“WEEKEND UPDATE” ANCHOR COLIN JOST – President Trump held a press conference today to educate the public about coronavirus, but I’m not sure it worked, because according to a new survey, 38% of Americans say they won’t drink Corona beer because it sounds like coronavirus. While the rest won’t drink it because it tastes like syphilis.

JOST – Donald Trump is the worst person to ease people’s fears. Trump’s whole thing is that he whips arenas into a frenzy of anger and bloodlust. Hoping Trump can calm people down is like hoping cocaine can fight insomnia.

JOST – Now, scientists estimate that the mortality rate from the coronavirus is around 2% which sounds pretty bad, but honestly, if you had given me only a 2% chance of dying during Trump’s first term, I would have taken that in a heartbeat.

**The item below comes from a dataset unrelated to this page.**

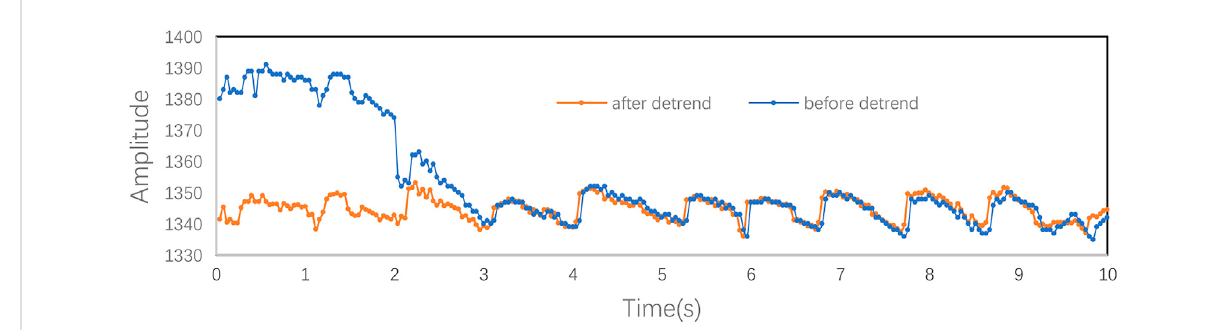
FIGURE 4 Comparison between before and after signal detrend.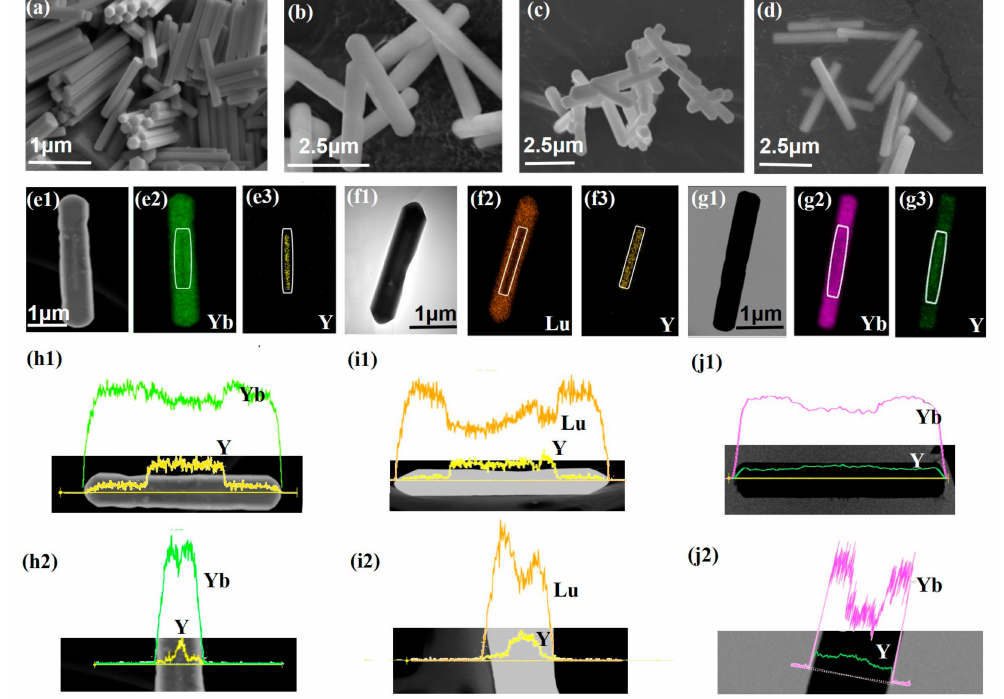
Figure 1. ( a – d ) SEM images of the microcrystals, NaYF 4 :Yb/Er (20/2 mol %, Y), NaYF 4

“WEEKEND UPDATE” ANCHOR MICHAEL CHE – Americans stop making fun of the Chinese for this virus. Ok, sure, they may have some interesting choices in edible meats, but don’t act like Americans are any better. I mean, we just stopped eating Tide Pods like 2 years ago.

JOST – Mike Bloomberg is reportedly spending a record 3.5 million dollars buying ads in black media. So get ready for Tyler Perry’s Madea goes to

JOST – Hillary Clinton has announced that she is starting a podcast, and okay now I do think we should lock her up.

JOST – Florida police are investigating after a 4 year-old boy found meth inside a library book. The book was of course “The Very Twitchy Caterpillar.’

CHE – 20,000 high school students in New York City got to see the cast of the Broadway hit “To Kill a Mockingbird” performed at Madison Square Garden and, no surprise the cast beat the Knicks by 25 points.

JOST – Costco announced that it will start enforcing a policy that bans nonmembers from eating in their food courts. So if you are looking for a new low point in your life, try getting dragged out of a Costco food court.